§ **Problem**: Transcribe each entry exactly as it appears, leaving out any picture it holds.

§ **Source data**:
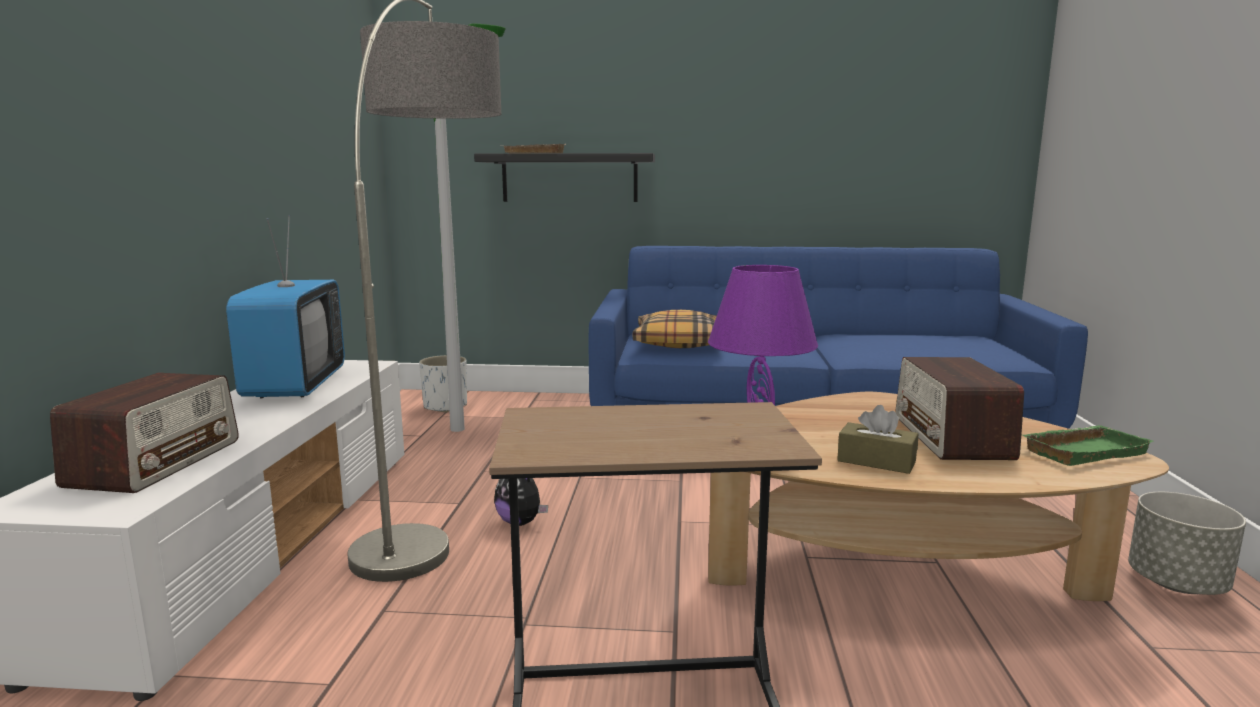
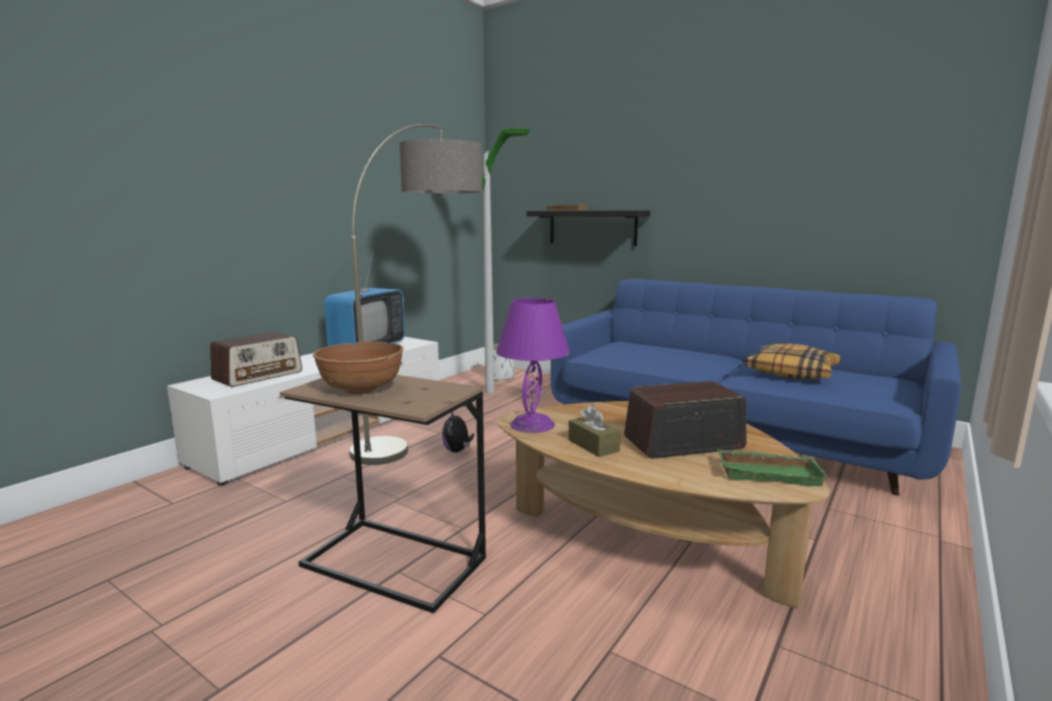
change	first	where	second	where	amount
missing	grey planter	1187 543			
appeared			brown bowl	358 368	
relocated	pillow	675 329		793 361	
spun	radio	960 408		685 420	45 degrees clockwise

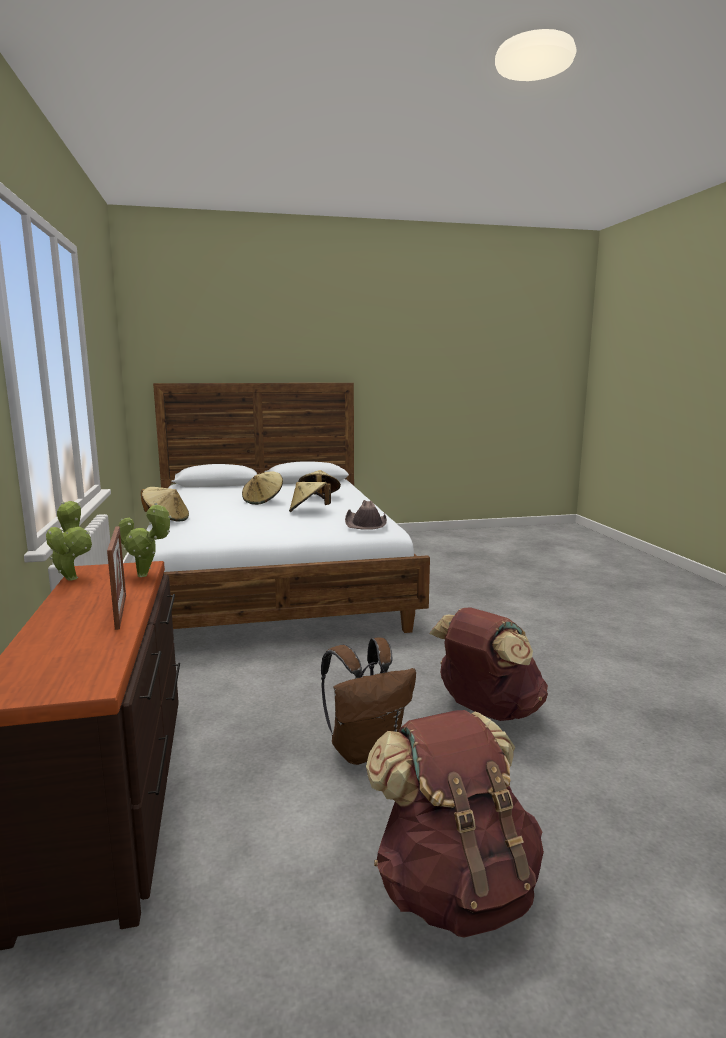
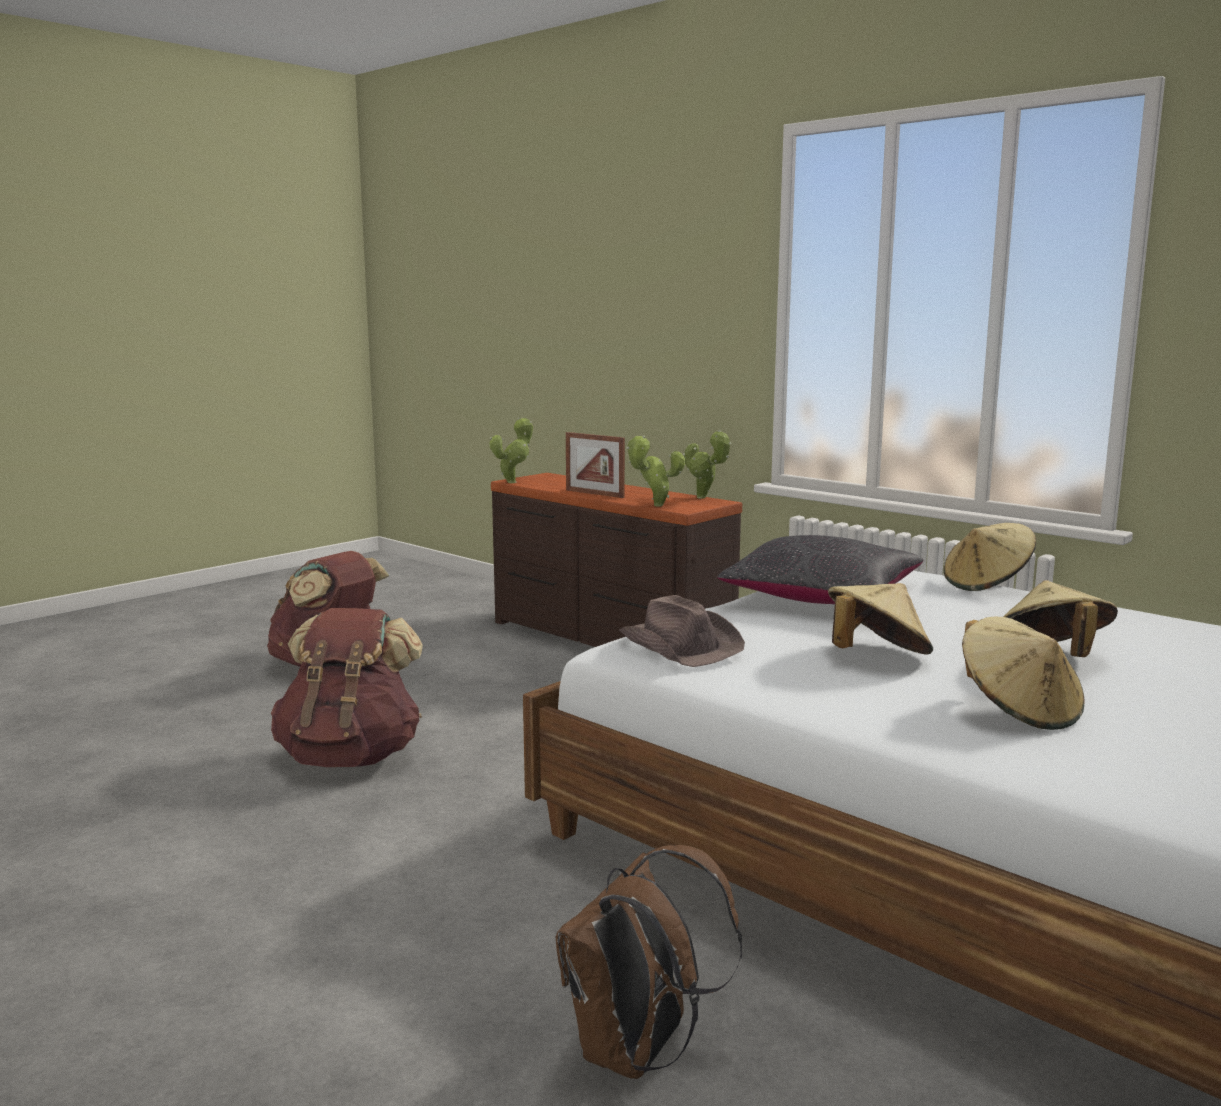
change	first	where	second	where	amount
appeared			potted plant	511 450	
appeared			black pillow	820 569	
relocated	brown backpack	368 701		649 962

§ **Solution to this task**:
change	first	where	second	where	amount
missing	grey planter	1187 543			
appeared			brown bowl	358 368	
relocated	pillow	675 329		793 361	
spun	radio	960 408		685 420	45 degrees clockwise

change	first	where	second	where	amount
appeared			potted plant	511 450	
appeared			black pillow	820 569	
relocated	brown backpack	368 701		649 962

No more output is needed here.